Um dos pontos centrais da obra de Aziz foi a defesa incansável da Amazônia e do Cerrado, dois biomas que, décadas após seus alertas, continuam sob ameaça constante. Muito antes das discussões sobre as mudanças climáticas tomarem proporções globais, o cientista já chamava atenção da sociedade para os riscos do desmatamento desenfreado e das intervenções humanas porque, ao se desrespeitarem os limites naturais, a estabilidade climática e a biodiversidade restariam comprometidas. Ele entendeu que a destruição desses biomas não apenas degradava o meio ambiente, mas também afetava diretamente as populações que deles dependem.

Quando olhamos para o cenário atual, em que o mundo enfrenta os desafios impostos pelas mudanças climáticas, percebemos o quanto Aziz estava à frente de seu tempo. Hoje, falamos em aquecimento global, em eventos climáticos extremos, em perda de biodiversidade, e em como esses fatores agravam as desigualdades sociais. Todas essas questões já eram, de certa forma, previstas nos estudos e preocupações de Aziz Ab’Sáber. Sua visão integradora, que unia a geografia, a ecologia e a antropologia, mostrou que não podemos separar o ambiente natural das dinâmicas sociais e econômicas. Ele nos ensinou que a busca por um desenvolvimento sustentável é indissociável de uma política ambiental séria, que respeite os limites da natureza e promova a inclusão social.

Hoje, quando falamos em sustentabilidade, repetimos um termo que Aziz já praticava em essência. Ele compreendia que o desenvolvimento econômico não poderia ocorrer às custas da destruição ambiental e que políticas públicas voltadas para a preservação deveriam ser prioridade de qualquer governo que pretendesse realmente cuidar do futuro. O conceito de “desenvolvimento sustentável”, tão difundido nas últimas décadas, era, para Aziz, algo mais profundo do que uma palavra de ordem: era um compromisso ético com as futuras gerações.

Em um momento em que o mundo todo discute a emergência climática e busca soluções para frear a degradação do planeta, as lições deixadas pelo professor Aziz Ab’Sáber tornam-se ainda mais relevantes. Ele defendia que o Brasil tinha uma responsabilidade particular na preservação ambiental, não só por ser uma das nações mais ricas em biodiversidade, mas também por seu papel crucial na regulação climática global, especialmente devido à Amazônia. Hoje, sabemos que a preservação desse bioma é vital não só para o Brasil, mas para o equilíbrio climático de todo o planeta.

Além da advertência dada sobre o uso descontrolado dos recursos naturais, Aziz também era crítico da expansão agrícola sem planejamento, que destruía ecossistemas inteiros.
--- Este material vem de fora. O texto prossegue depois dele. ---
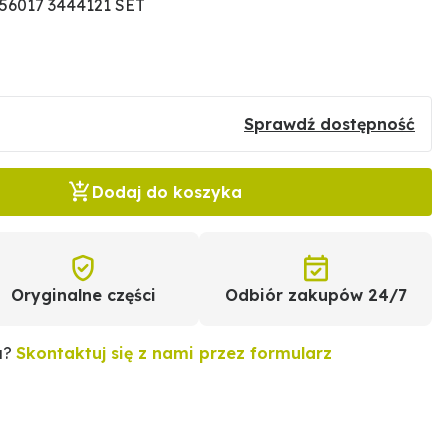
56017 3444121 SET
Sprawdź dostępność
Dodaj do koszyka
Oryginalne części
Odbiór zakupów 24/7
u?
Skontaktuj się z nami przez formularz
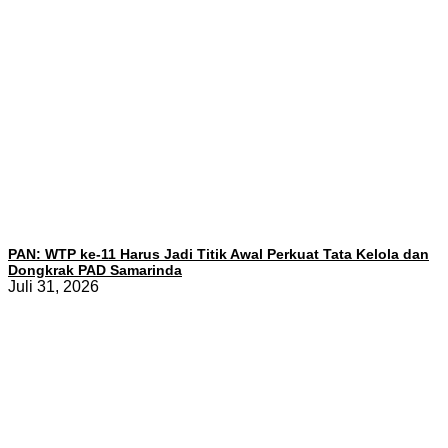
PAN: WTP ke-11 Harus Jadi Titik Awal Perkuat Tata Kelola dan
Dongkrak PAD Samarinda
Juli 31, 2026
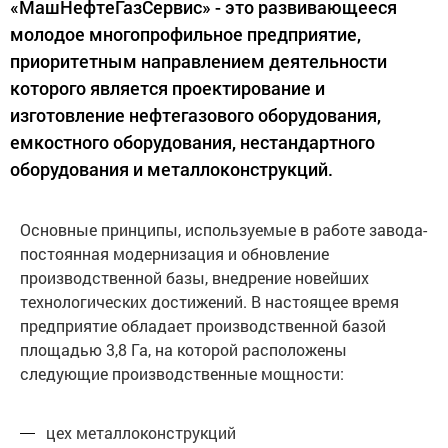
«МашНефтеГазСервис» - это развивающееся
молодое многопрофильное предприятие,
приоритетным направлением деятельности
которого является проектирование и
изготовление нефтегазового оборудования,
емкостного оборудования, нестандартного
оборудования и металлоконструкций.
Основные принципы, используемые в работе завода-
постоянная модернизация и обновление
производственной базы, внедрение новейших
технологических достижений. В настоящее время
предприятие обладает производственной базой
площадью 3,8 Га, на которой расположены
следующие производственные мощности:
цех металлоконструкций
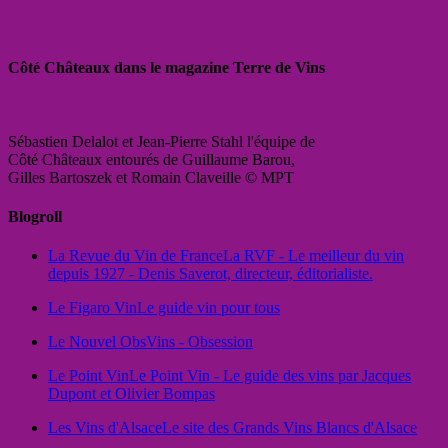
Côté Châteaux dans le magazine Terre de Vins
Sébastien Delalot et Jean-Pierre Stahl l'équipe de
Côté Châteaux entourés de Guillaume Barou,
Gilles Bartoszek et Romain Claveille © MPT
Blogroll
La Revue du Vin de France
La RVF - Le meilleur du vin
depuis 1927 - Denis Saverot, directeur, éditorialiste.
Le Figaro Vin
Le guide vin pour tous
Le Nouvel Obs
Vins - Obsession
Le Point Vin
Le Point Vin - Le guide des vins par Jacques
Dupont et Olivier Bompas
Les Vins d'Alsace
Le site des Grands Vins Blancs d'Alsace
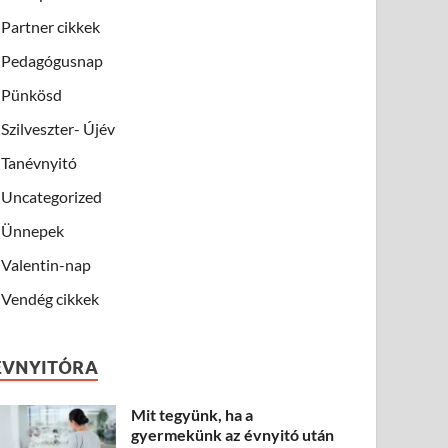
Partner cikkek
Pedagógusnap
Pünkösd
Szilveszter- Újév
Tanévnyitó
Uncategorized
Ünnepek
Valentin-nap
Vendég cikkek
ÉVNYITÓRA
Mit tegyünk, ha a
gyermekünk az évnyitó után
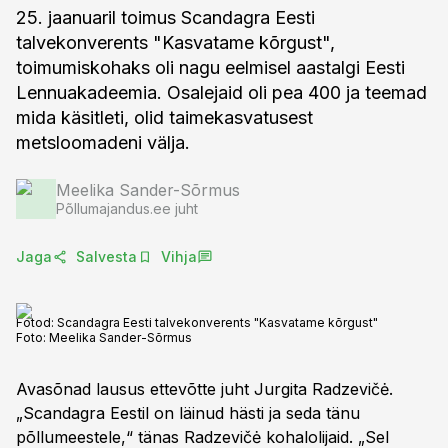
25. jaanuaril toimus Scandagra Eesti
talvekonverents "Kasvatame kõrgust",
toimumiskohaks oli nagu eelmisel aastalgi Eesti
Lennuakadeemia. Osalejaid oli pea 400 ja teemad
mida käsitleti, olid taimekasvatusest
metsloomadeni välja.
Meelika Sander-Sõrmus
Põllumajandus.ee juht
Jaga
Salvesta
Vihja
Fotod: Scandagra Eesti talvekonverents "Kasvatame kõrgust"
Foto:
Meelika Sander-Sõrmus
Avasõnad lausus ettevõtte juht Jurgita Radzevičė.
„Scandagra Eestil on läinud hästi ja seda tänu
põllumeestele,“ tänas Radzevičė kohalolijaid. „Sel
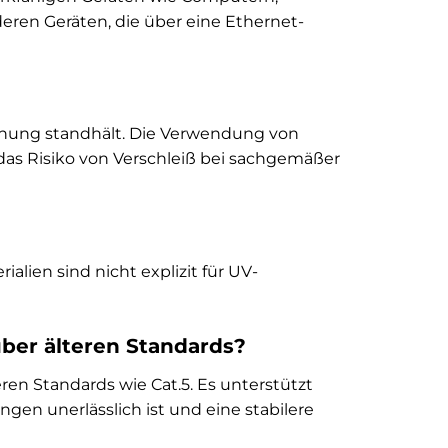
eren Geräten, die über eine Ethernet-
ruchung standhält. Die Verwendung von
as Risiko von Verschleiß bei sachgemäßer
ialien sind nicht explizit für UV-
über älteren Standards?
eren Standards wie Cat.5. Es unterstützt
n unerlässlich ist und eine stabilere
Ele preconizava convivência harmoniosa entre o progresso e o meio ambiente, meta que o Brasil ainda tenta alcançar. O atual debate sobre agroecologia e agricultura regenerativa ressoa profundamente o som da voz desse grande cientista, defensor de práticas agrícolas que respeitassem os ciclos naturais e evitassem o esgotamento do solo.

Se hoje falamos de soluções baseadas na natureza, de restauração de ecossistemas e de mitigação das emissões de carbono, devemos reconhecer que muitas dessas ideias foram pavimentadas por estudiosos como Aziz Ab’Sáber, que já indicava o caminho para uma convivência mais equilibrada entre homem e natureza. O centenário de seu nascimento é, portanto, não apenas uma celebração de sua vida e de sua obra, mas um momento de reflexão sobre o que ainda temos a aprender com seu legado.

Que esta 8º Semana Aziz Ab’Sáber, comemorada em sua cidade natal, seja uma oportunidade para olharmos para o passado com gratidão, para o presente com responsabilidade e para o futuro com a mesma ousadia visionária que marcou a trajetória de nosso homenageado. Que possamos seguir sua trilha de conhecimento, sempre comprometidos com a construção de um mundo mais justo, sustentável e em harmonia com a natureza. Sejam todos bem-vindos e que tenhamos um evento inspirador!